Das Jahr 2024 brachte für Planeteers den Durchbruch und eine Serie von Erfolgen. Der erste Prototyp mit einer Kapazität von 60 Tonnen CO2 pro Jahr bewies an einer Biogasanlage bereits seine Praxistauglichkeit. Auch finanziell ging es voran. Im Sommer kam in einer Seed-Finanzierungsrunde ein mittlerer siebenstelliger Betrag zusammen. Beteiligt waren unter anderem BonVenture, der Smart Energy Innovationsfonds der Energy 360° AG und ClimaNow. Große Medienaufmerksamkeit brachte im September die Verleihung des Hamburger Gründerpreises in der Kategorie „Existenzgründer“. Groß bewerben musste sich das Team dafür übrigens nicht. Es erhielt kurzfristig eine Einladung, pitchte an einem Vormittag und hatte abends bereits die Zusage.

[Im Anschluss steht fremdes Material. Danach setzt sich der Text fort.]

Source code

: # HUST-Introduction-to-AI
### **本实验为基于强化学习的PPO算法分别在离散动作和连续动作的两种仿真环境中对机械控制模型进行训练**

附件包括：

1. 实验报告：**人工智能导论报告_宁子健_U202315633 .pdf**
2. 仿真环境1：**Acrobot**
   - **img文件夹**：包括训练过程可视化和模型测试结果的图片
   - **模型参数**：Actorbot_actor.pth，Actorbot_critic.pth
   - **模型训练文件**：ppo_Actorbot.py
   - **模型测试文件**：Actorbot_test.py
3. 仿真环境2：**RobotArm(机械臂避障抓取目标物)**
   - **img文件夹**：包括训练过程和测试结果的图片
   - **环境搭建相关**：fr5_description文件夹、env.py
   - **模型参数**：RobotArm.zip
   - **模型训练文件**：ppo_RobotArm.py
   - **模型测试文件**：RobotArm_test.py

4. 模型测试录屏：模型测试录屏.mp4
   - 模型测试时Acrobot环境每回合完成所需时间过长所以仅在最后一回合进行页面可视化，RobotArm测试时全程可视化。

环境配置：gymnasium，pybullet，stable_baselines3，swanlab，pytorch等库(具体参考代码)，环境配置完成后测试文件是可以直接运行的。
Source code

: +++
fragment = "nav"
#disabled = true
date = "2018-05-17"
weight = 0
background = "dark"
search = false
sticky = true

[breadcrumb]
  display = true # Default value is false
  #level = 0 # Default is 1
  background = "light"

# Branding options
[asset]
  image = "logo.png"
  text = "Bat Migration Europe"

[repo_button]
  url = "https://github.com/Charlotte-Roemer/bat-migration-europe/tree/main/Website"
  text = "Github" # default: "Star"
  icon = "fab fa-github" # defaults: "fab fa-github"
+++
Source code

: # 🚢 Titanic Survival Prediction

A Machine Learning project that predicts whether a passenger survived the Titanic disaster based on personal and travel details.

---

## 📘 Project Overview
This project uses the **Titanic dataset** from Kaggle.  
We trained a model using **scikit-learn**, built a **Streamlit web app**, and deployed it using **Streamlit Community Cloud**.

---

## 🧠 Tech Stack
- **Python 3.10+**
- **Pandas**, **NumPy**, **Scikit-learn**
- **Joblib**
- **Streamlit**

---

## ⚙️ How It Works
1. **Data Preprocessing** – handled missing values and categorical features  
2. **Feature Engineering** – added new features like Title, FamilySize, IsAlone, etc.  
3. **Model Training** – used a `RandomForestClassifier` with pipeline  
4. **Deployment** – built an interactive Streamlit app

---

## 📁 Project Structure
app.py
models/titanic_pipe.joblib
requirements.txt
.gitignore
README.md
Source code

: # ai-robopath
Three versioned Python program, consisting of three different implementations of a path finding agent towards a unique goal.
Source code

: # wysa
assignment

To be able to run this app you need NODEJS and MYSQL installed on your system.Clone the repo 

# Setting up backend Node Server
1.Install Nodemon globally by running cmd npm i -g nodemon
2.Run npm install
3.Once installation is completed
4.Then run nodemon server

Ein großer Beitrag zum Klimaschutz aus Hamburg
Die Weichen für eine erfolgreiche Zukunft sind damit gestellt und die Ziele sind entsprechend ehrgeizig. Schon 2025 soll das nächste Reaktormodell mit einer Jahreskapazität von 1.000 Tonnen CO2 fertig und dann auch marktreif sein. Die Nachfrage ist definitiv vorhanden; Dekarbonisierung rechnet sich für Unternehmen unter anderem durch „Carbon Credits“, CO2-Gutschriften. Bis Mitte des Jahrhunderts möchte Planeteers eine Gigatonne CO2 pro Jahr binden, das sind eine Milliarde Tonnen. Zum Vergleich: Laut Statistischem Bundesamt lagen die weltweiten CO2-Emissionen 2023 bei 39 Gigatonnen.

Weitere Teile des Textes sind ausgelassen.